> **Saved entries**
######
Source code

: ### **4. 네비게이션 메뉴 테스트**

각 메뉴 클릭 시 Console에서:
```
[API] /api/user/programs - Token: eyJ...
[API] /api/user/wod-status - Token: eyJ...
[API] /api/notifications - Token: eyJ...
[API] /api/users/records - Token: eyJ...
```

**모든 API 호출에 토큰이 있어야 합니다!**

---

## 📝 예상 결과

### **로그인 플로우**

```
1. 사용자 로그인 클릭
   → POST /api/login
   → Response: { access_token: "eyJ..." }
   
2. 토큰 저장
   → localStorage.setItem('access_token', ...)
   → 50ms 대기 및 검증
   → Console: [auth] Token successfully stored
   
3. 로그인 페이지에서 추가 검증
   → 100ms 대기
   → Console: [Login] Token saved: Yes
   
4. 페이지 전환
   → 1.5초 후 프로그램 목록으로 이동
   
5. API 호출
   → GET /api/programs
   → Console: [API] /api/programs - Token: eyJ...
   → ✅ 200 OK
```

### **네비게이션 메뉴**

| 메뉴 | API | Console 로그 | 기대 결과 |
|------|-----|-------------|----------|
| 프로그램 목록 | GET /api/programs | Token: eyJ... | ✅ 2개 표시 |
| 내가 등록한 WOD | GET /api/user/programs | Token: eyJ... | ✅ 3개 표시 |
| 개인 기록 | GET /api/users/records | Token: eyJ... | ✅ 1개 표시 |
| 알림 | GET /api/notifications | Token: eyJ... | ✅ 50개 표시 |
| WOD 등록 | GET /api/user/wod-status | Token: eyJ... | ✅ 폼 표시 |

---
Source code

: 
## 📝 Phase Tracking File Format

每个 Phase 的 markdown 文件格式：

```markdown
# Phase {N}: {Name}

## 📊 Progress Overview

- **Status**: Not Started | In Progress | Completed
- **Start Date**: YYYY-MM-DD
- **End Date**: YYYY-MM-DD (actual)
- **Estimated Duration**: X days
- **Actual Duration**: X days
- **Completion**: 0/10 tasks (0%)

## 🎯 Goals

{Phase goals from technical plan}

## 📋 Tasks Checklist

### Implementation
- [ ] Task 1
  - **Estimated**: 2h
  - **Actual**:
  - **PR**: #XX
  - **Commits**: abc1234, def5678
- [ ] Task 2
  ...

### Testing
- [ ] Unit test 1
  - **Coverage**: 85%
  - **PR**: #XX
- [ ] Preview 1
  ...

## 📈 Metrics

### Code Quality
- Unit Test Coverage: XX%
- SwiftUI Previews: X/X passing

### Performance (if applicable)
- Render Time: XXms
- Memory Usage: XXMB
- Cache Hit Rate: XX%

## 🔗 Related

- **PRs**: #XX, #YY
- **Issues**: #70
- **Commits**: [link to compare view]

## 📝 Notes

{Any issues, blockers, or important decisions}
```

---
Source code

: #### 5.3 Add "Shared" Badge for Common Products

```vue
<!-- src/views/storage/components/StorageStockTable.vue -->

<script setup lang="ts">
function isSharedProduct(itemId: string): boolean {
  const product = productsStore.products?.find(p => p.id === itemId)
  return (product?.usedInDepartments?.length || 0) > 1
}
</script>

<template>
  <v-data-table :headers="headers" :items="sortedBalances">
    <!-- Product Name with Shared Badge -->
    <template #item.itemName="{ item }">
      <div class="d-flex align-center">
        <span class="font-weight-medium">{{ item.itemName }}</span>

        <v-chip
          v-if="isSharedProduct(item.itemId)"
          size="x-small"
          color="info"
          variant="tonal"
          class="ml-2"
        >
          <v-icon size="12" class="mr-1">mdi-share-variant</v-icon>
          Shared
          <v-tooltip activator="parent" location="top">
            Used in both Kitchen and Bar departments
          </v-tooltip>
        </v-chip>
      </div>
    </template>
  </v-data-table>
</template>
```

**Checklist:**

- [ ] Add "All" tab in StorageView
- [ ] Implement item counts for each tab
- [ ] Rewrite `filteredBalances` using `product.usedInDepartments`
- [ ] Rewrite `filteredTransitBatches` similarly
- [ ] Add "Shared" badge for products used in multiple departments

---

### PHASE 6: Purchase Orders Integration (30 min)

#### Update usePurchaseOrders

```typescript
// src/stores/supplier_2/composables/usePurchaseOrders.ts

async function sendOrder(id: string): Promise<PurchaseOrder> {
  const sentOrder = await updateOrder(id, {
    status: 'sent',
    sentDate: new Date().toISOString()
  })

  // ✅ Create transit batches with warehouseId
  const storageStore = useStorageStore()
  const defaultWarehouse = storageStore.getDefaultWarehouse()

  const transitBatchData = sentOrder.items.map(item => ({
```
######
Look above for every line with the word "Rewrite" and copy it.

- [ ] Rewrite `filteredBalances` using `product.usedInDepartments`
- [ ] Rewrite `filteredTransitBatches` similarly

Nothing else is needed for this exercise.